**PROBLEM DETAILS:** Transcribe the entries that come next exactly, but not the pictures they contain.

(Saved entries)
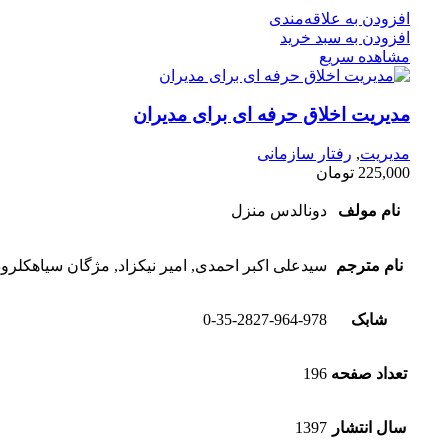
افزودن به علاقه‌مندی
افزودن به سبد خرید
مشاهده سریع
مدیریت اخلاق حرفه ای برای مدیران
مدیریت
,
رفتار سازمانی
225,000
تومان
نام مولف
دونالدس منزل
نام مترجم
سیدعلی اکبر احمدی, امیر نیکزاد, مژگان سیاهکلرو
شابک
0-35-2827-964-978
تعداد صفحه
196
سال انتشار
1397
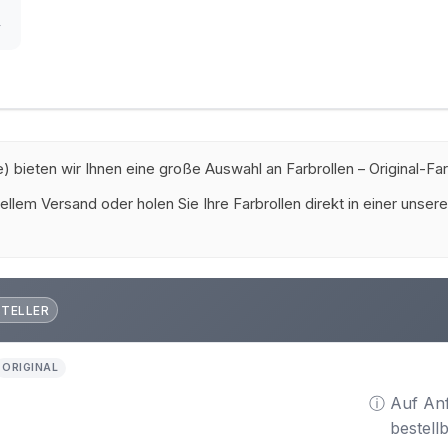
r
bieten wir Ihnen eine große Auswahl an Farbrollen – Original-Far
ellem Versand oder holen Sie Ihre Farbrollen direkt in einer unse
STELLER
ORIGINAL
ⓘ Auf An
bestell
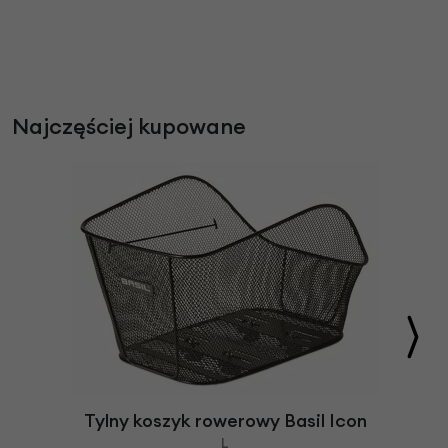
Najczęściej kupowane
Tylny koszyk rowerowy Basil Icon
L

**OUTPUT OF THE EXERCISE:**
افزودن به علاقه‌مندی
افزودن به سبد خرید
مشاهده سریع
مدیریت اخلاق حرفه ای برای مدیران
مدیریت
,
رفتار سازمانی
225,000
تومان
نام مولف
دونالدس منزل
نام مترجم
سیدعلی اکبر احمدی, امیر نیکزاد, مژگان سیاهکلرو
شابک
0-35-2827-964-978
تعداد صفحه
196
سال انتشار
1397
r
bieten wir Ihnen eine große Auswahl an Farbrollen – Original-Far
ellem Versand oder holen Sie Ihre Farbrollen direkt in einer unse
STELLER
ORIGINAL
ⓘ Auf An
bestell
Najczęściej kupowane
Tylny koszyk rowerowy Basil Icon
L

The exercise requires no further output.